A Trudinger-Moser inequality on compact Riemannian surface involving Gaussian curvature

TL;DR

This paper establishes a new Trudinger-Moser inequality on compact Riemannian surfaces that incorporates Gaussian curvature, extending classical results and providing bounds for conformal metrics under certain topological and geometric conditions.

Contribution

It introduces a curvature-involved inequality on compact surfaces and improves existing bounds on Liouville energy for conformal metrics.

Findings

Established a Trudinger-Moser inequality involving Gaussian curvature.

Proved a uniform lower bound for a modified Liouville energy under specific conditions.

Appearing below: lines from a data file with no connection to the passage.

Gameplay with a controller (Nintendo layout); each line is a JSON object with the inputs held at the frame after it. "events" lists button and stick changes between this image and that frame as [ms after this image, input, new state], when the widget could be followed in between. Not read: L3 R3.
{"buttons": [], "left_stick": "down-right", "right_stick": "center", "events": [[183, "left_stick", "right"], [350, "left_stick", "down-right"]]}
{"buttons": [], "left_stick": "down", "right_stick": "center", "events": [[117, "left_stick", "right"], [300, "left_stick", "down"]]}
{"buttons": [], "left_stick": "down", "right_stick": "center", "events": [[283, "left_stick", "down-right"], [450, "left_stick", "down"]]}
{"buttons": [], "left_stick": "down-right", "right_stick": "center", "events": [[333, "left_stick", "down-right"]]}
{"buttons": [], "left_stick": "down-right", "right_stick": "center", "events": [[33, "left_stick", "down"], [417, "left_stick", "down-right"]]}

Utilized blow-up analysis and Carleson-Chang's result in the proof.

Abstract

Motivated by a recent work of X. Chen and M. Zhu (Commun. Math. Stat., 1 (2013) 369-385), we establish a Trudinger-Moser inequality on compact Riemannian surface without boundary. The proof is based on blow-up analysis together with Carleson-Chang's result (Bull. Sci. Math. 110 (1986) 113-127). This inequality is different from the classical one, which is due to L. Fontana (Comment. Math. Helv., 68 (1993) 415-454), since the Gaussian curvature is involved. As an application, we improve Chen-Zhu's result as follows: A modified Liouville energy of conformal Riemannian metric has a uniform lower bound, provided that the Euler characteristic is nonzero and the volume of the conformal surface has a uniform positive lower bound.